Expanding Expressions

Expanding expressions is an essential skill in working with polynomial equations. Here, we deal with multiplicative expressions, like \((x+1)(x+2)(x+3)(x+4)\), that can be expanded to show each individual term. By expanding, we mean to apply the distributive property, which involves multiplying each term inside one set of parentheses by every term in another set. For example:

• Expand \((x+1)(x+2)\) to get \(x^2 + 3x + 2\).
• Expand \((x+3)(x+4)\) to result in \(x^2 + 7x + 12\).
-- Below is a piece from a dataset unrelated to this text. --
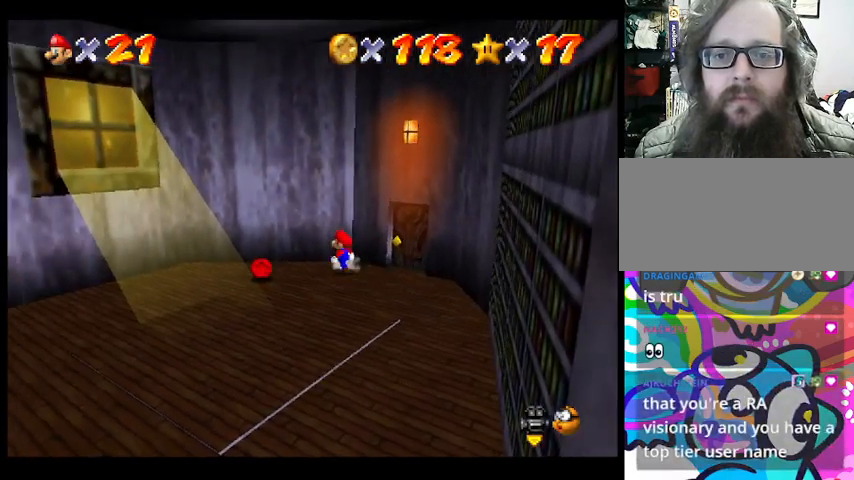
{"buttons": [], "left_stick": "center", "events": [[333, "left_stick", "center"]]}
After you've expanded these, multiplying them together combines all terms, forming a larger polynomial, which in this case becomes \((x^2 + 3x + 2)(x^2 + 7x + 12)\). Expanding expressions fully allows for easier manipulation and understanding of more complex polynomial equations.

Setting Equations to Zero

Setting an equation to zero is a key step in solving polynomial equations, such as a quadratic or cubic. This method is used because if the product of terms equals zero, at least one of the terms must be zero. By reformulating the equation in this way, it allows us to apply the Zero Product Property.This principle states that for two quantities multiplied together to be zero, at least one of them must be zero. Therefore, each factor of the equation can be solved separately. For example, when we adjust the equation \((x+1)(x+2)(x+3)(x+4) = 120\) to> \((x+1)(x+2)(x+3)(x+4) - 120 = 0\),we form a new equation set to zero. This enables us to tackle each factor individually, simplifying the solution process considerably.

Solving Quadratics

Solving quadratic equations involves finding the values of the variable that make the equation true. A quadratic equation generally has the form \(ax^2 + bx + c = 0\). To find the roots or solutions, different methods can be applied, such as factorization, completing the square, or using the quadratic formula:> \[x = \frac{-b \pm \sqrt{b^2 - 4ac}}{2a}\]In the given problem, once the polynomial is expanded and set to zero, we deal with simplified quadratic forms. For instance, equations like \(x^2 + 3x + 12 = 0\) or \(x^2 + 7x + 2 = 0\) appear, which can be solved by factoring. Factoring involves rearranging the equation as a product of two binomials, allowing the identification of zero solutions directly from the factors. By solving each quadratic equation, you determine multiple potential roots for the original polynomial equation.

Roots of Polynomials

Finding the roots of polynomial equations, like quadratic ones, gives the solutions to the equation. These roots represent the values of \(x\) that satisfy the equation, making it equal to zero.For polynomials of degree 4, like in the problem discussed, potentially four roots exist.To uncover these, upon simplifying and setting the equation to zero, you solve for each factor individually. For example:

• In \((x + 4)(x - 3) = 0\), the roots are \(x = 3\) and \(x = -4\).
• For \((x + 2)(x + 1) = 0\), we find \(x = -1\) and \(x = -2\).

The solution set is composed of all these roots collectively. These values pinpoint where the polynomial graph crosses the x-axis.